Trecho selecionado:
:::
Nokia traz ao Brasil estratégia de vender serviços
SÃO PAULO (Reuters) - A Nokia, maior fabricante mundial de celulares, já começou a trazer ao Brasil parte dos serviços que compõem a nova estratégia da companhia finlandesa. Mais que fabricante de celulares, a Nokia quer passar a ser vista como empresa de serviços e de Internet.
A estratégia mundial começou no início deste ano, mas já se refletiu no balanço do terceiro trimestre, o primeiro em que ela divulgou a receita dessa área. A divisão Nokia Services and Software faturou 115 milhões de euros, cifra que, entretanto, ainda representa 2 por cento da receita total.
Da gama de serviços oferecida, "a área de mapas ainda é a maior fatia", disse Almir Narcizo, presidente da Nokia Brasil. O Nokia Maps foi, justamente, o primeiro Dos serviços da empresa lançado no país.
O portal de serviços Ovi ("porta" em finlandês) está na versão beta no Brasil, mas deve ganhar versão final em português no primeiro semestre de 2009.
Já a Nokia Music Store, loja com a qual a empresa vai comercializar faixas de música digitais, está hoje presente em 11 países "e o Brasil está na lista de prioridades para o ano que vem", de acordo com Narcizo. Através de parcerias com as grandes gravadoras mundiais, a loja dispõe de 5 milhões de músicas.
De acordo com a Nokia, a idéia no Brasil é vender o catálogo mundial e canções de artistas locais.
Narcizo salientou que a Nokia "não vai abandonar a fabricação de celulares" , mas quer complementar a venda de aparelhos com serviços, como os de localização, jogos e vídeos.
Segundo ele, as operadoras já perceberam que não se trata da Nokia fazer concorrência às suas próprias clientes.
"Há espaço para todos", disse ele, acrescentando que o modelo prevê ganhos tanto para as operadoras quanto para ela própria. Por isso, mundialmente ela já tem acordos com os grupos Telefónica, TIM e América Móvil.
:::
(Registros de uma coleção)
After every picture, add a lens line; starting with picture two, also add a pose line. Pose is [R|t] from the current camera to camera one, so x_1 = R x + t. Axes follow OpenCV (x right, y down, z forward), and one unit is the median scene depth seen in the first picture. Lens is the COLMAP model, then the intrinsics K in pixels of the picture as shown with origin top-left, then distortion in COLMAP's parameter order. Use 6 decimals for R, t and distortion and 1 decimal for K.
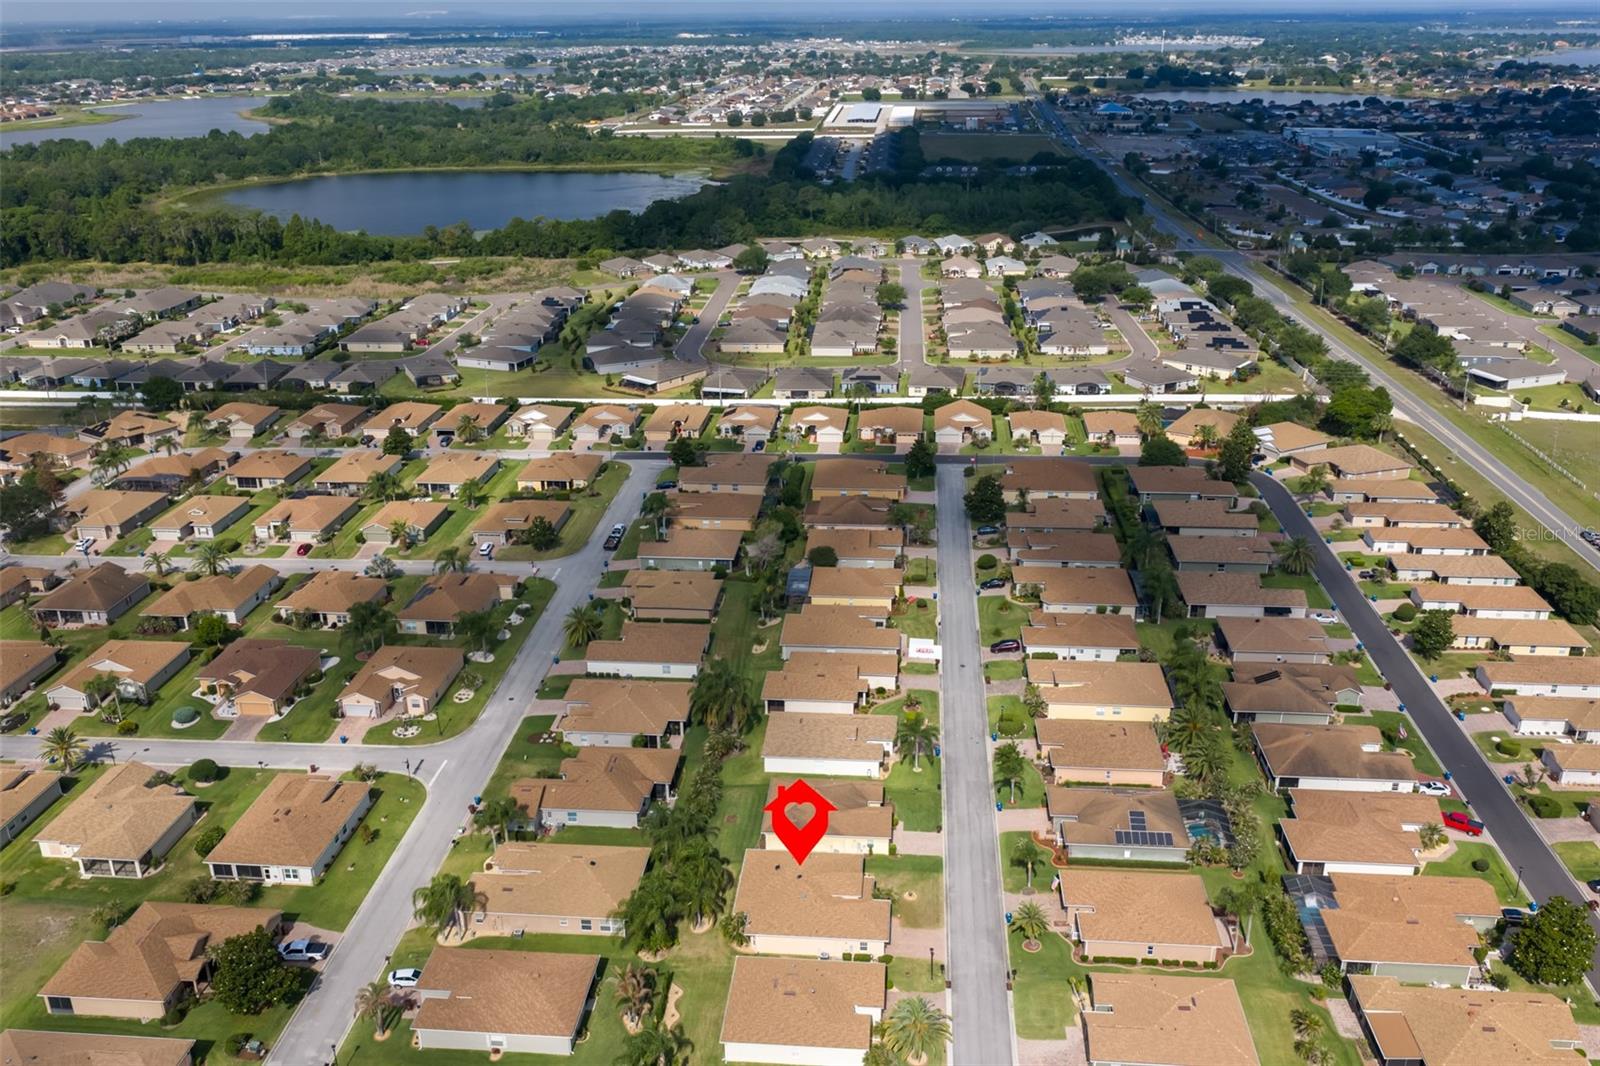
lens RADIAL K [[1322.2, 0, 800.0], [0, 1322.2, 533.0], [0, 0, 1]] dist [0.019405, -0.034570]
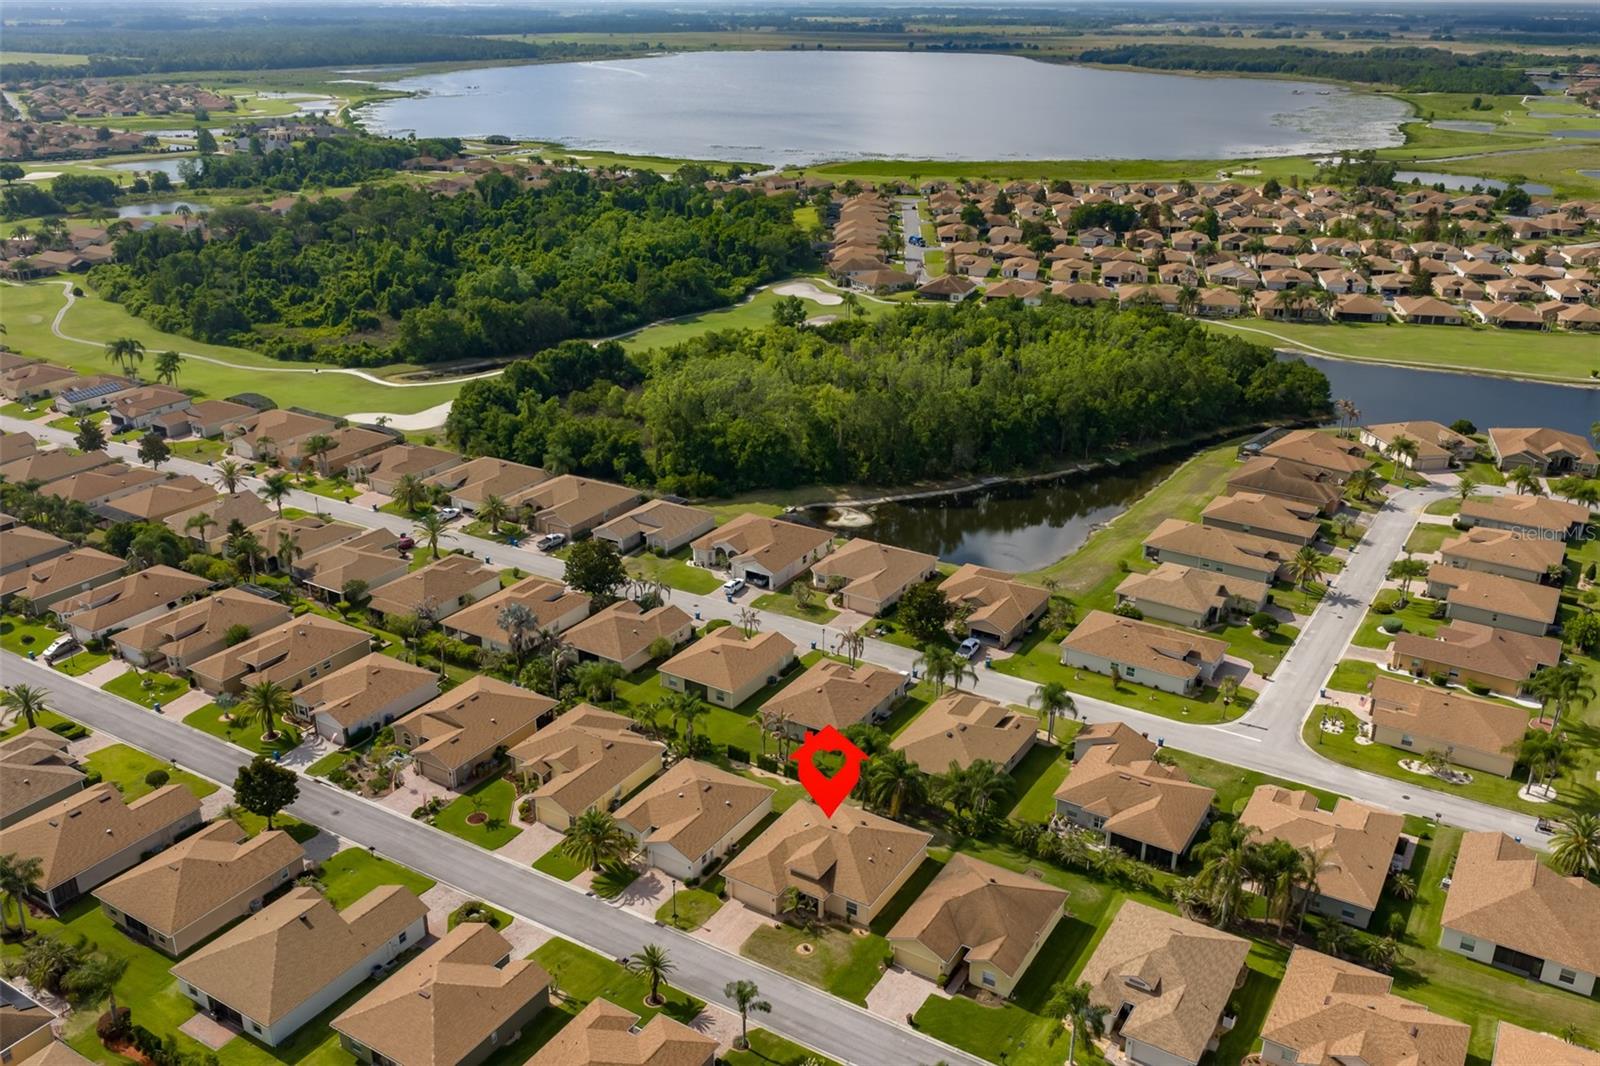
lens RADIAL K [[1322.2, 0, 800.0], [0, 1322.2, 533.0], [0, 0, 1]] dist [0.019405, -0.034570]
pose [[-0.447159, 0.349155, -0.823492, 0.543481], [-0.325412, 0.794070, 0.513380, -0.290148], [0.833160, 0.497537, -0.241456, 0.847520]]
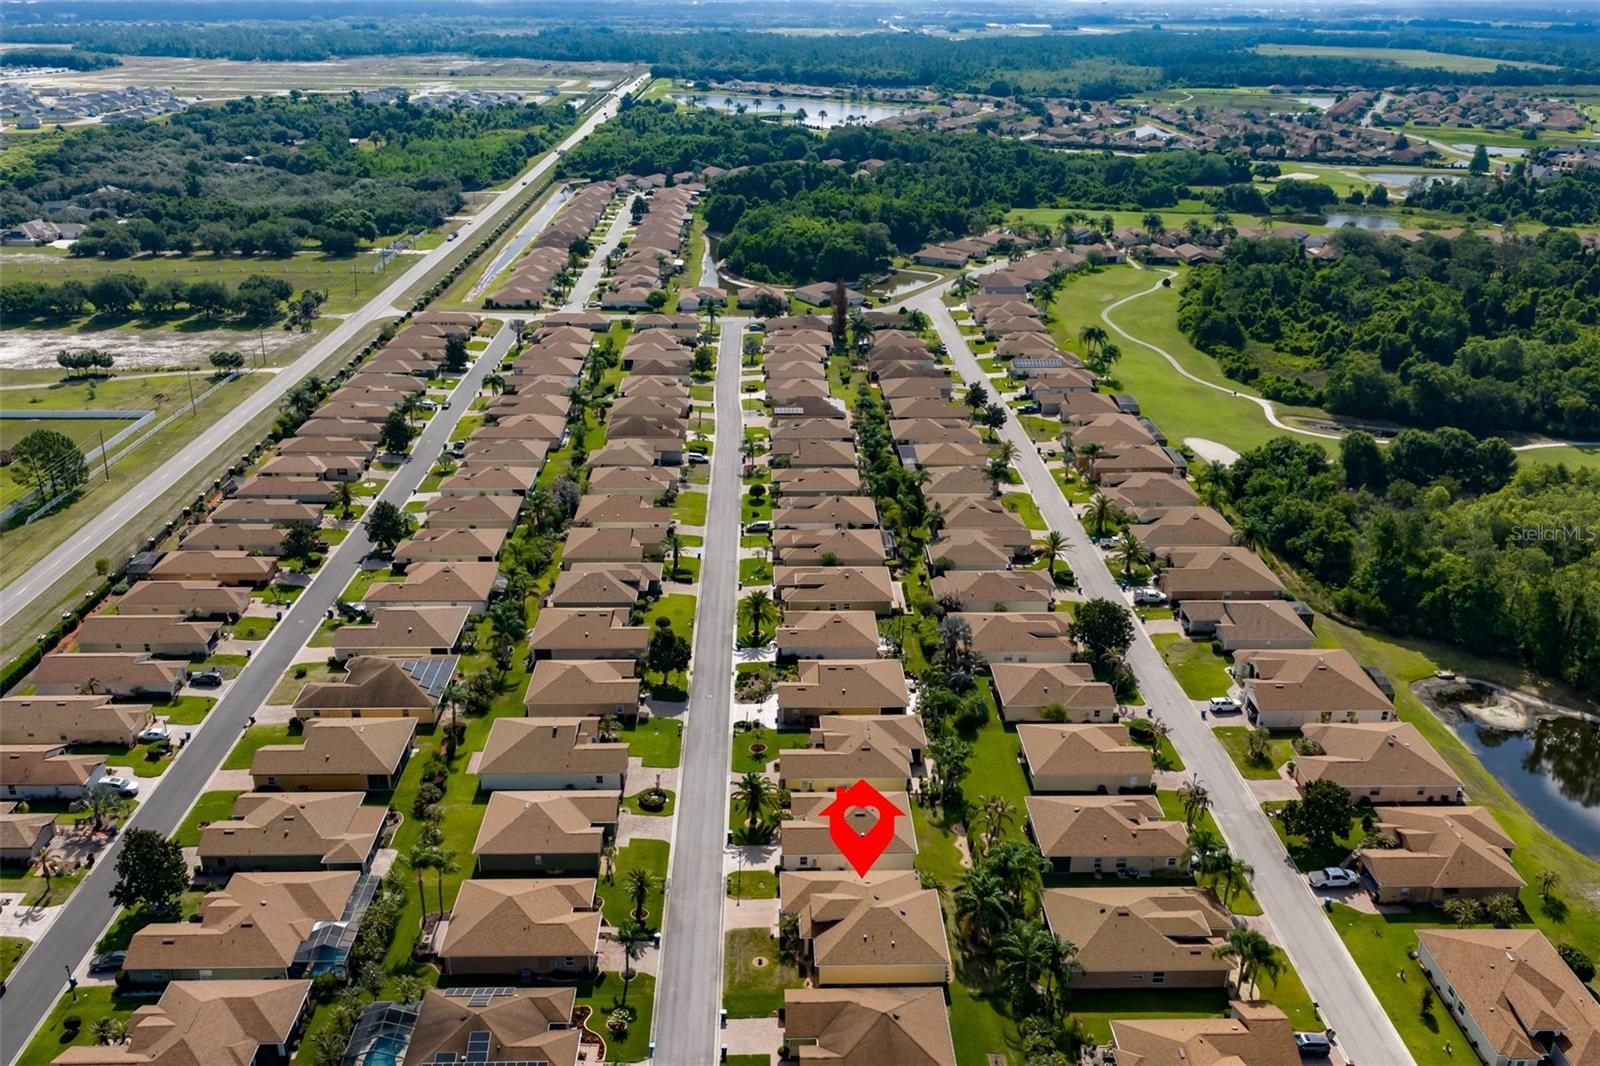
lens RADIAL K [[1322.2, 0, 800.0], [0, 1322.2, 533.0], [0, 0, 1]] dist [0.019405, -0.034570]
pose [[-0.993353, 0.049769, -0.103792, 0.108919], [-0.036602, 0.718324, 0.694746, -0.460891], [0.109133, 0.693927, -0.711727, 1.151027]]
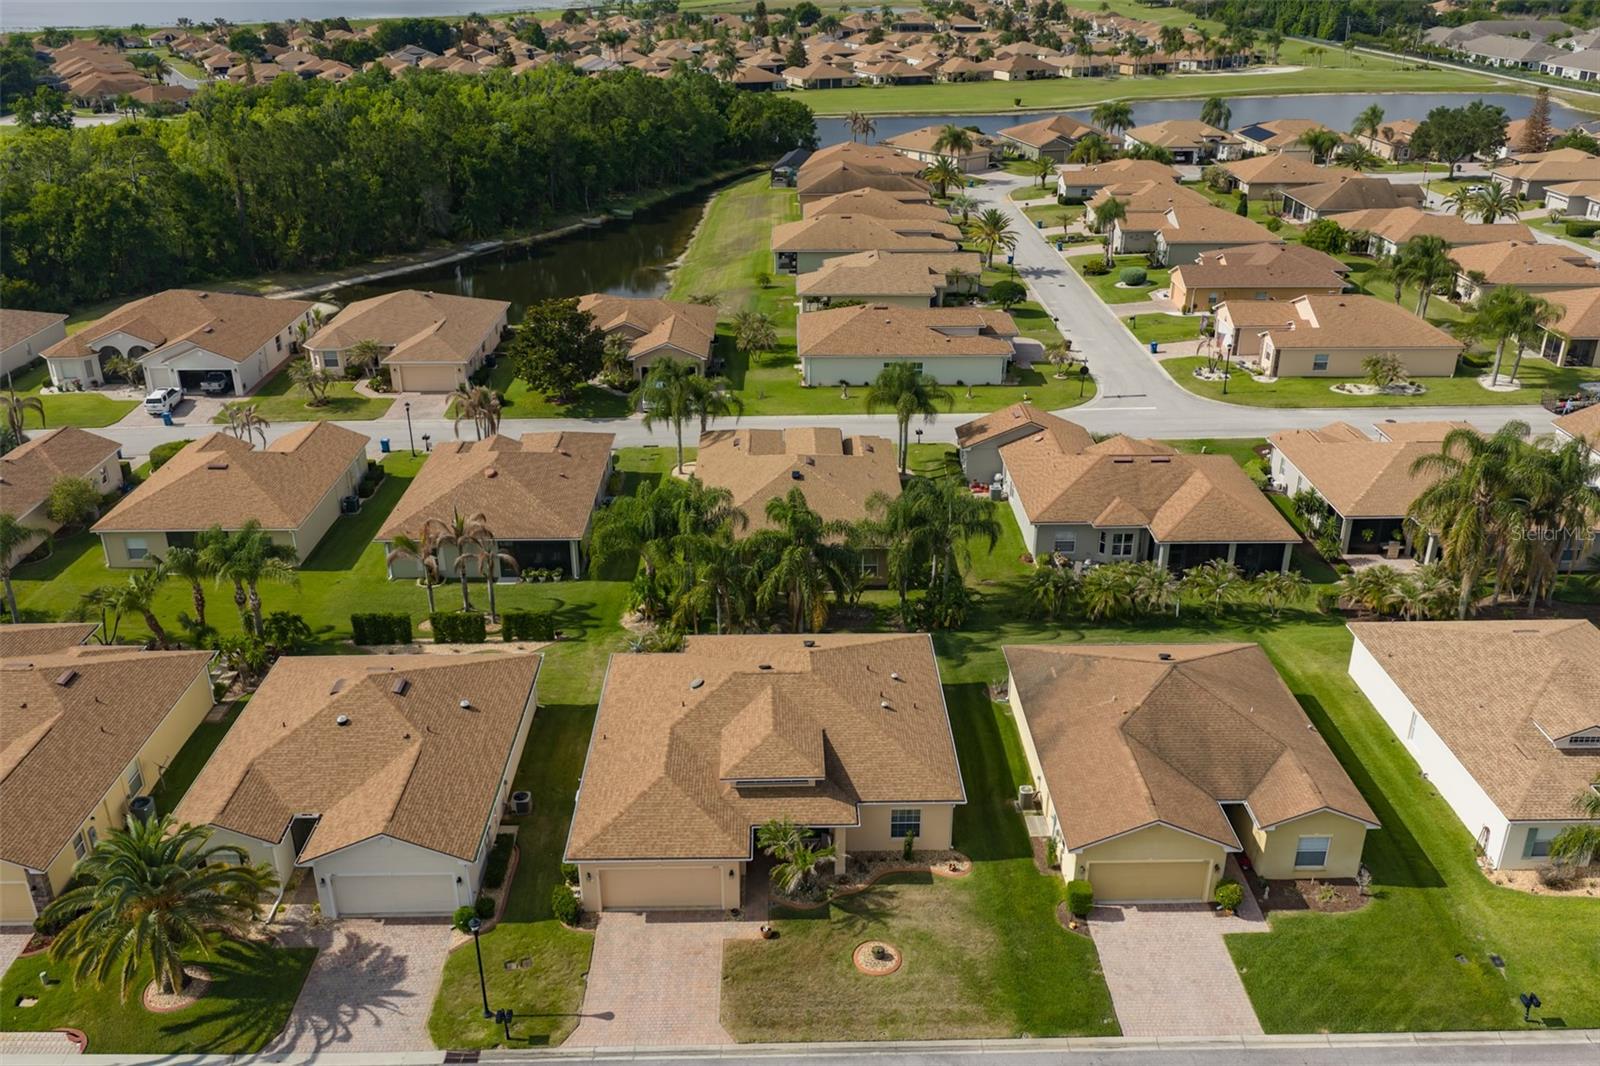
lens RADIAL K [[1322.2, 0, 800.0], [0, 1322.2, 533.0], [0, 0, 1]] dist [0.019405, -0.034570]
pose [[0.106175, 0.421712, -0.900492, 0.259490], [-0.362507, 0.859700, 0.359867, 0.061366], [0.925913, 0.288225, 0.244152, 0.693542]]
:::
Tarefa 1: Por favor, copie da notícia sobre a Nokia o trecho que começa nas palavras "Da gama de serviços" e termina depois de "de artistas locais.".
Tarefa 2: Cite os grupos com os quais a Nokia já tem acordos mundialmente, segundo a notícia sobre a Nokia.
As linhas não têm relação com a notícia sobre a Nokia.

Resposta esperada 1:
Da gama de serviços oferecida, "a área de mapas ainda é a maior fatia", disse Almir Narcizo, presidente da Nokia Brasil. O Nokia Maps foi, justamente, o primeiro Dos serviços da empresa lançado no país.
O portal de serviços Ovi ("porta" em finlandês) está na versão beta no Brasil, mas deve ganhar versão final em português no primeiro semestre de 2009.
Já a Nokia Music Store, loja com a qual a empresa vai comercializar faixas de música digitais, está hoje presente em 11 países "e o Brasil está na lista de prioridades para o ano que vem", de acordo com Narcizo. Através de parcerias com as grandes gravadoras mundiais, a loja dispõe de 5 milhões de músicas.
De acordo com a Nokia, a idéia no Brasil é vender o catálogo mundial e canções de artistas locais.

Resposta esperada 2: Telefónica, TIM e América Móvil.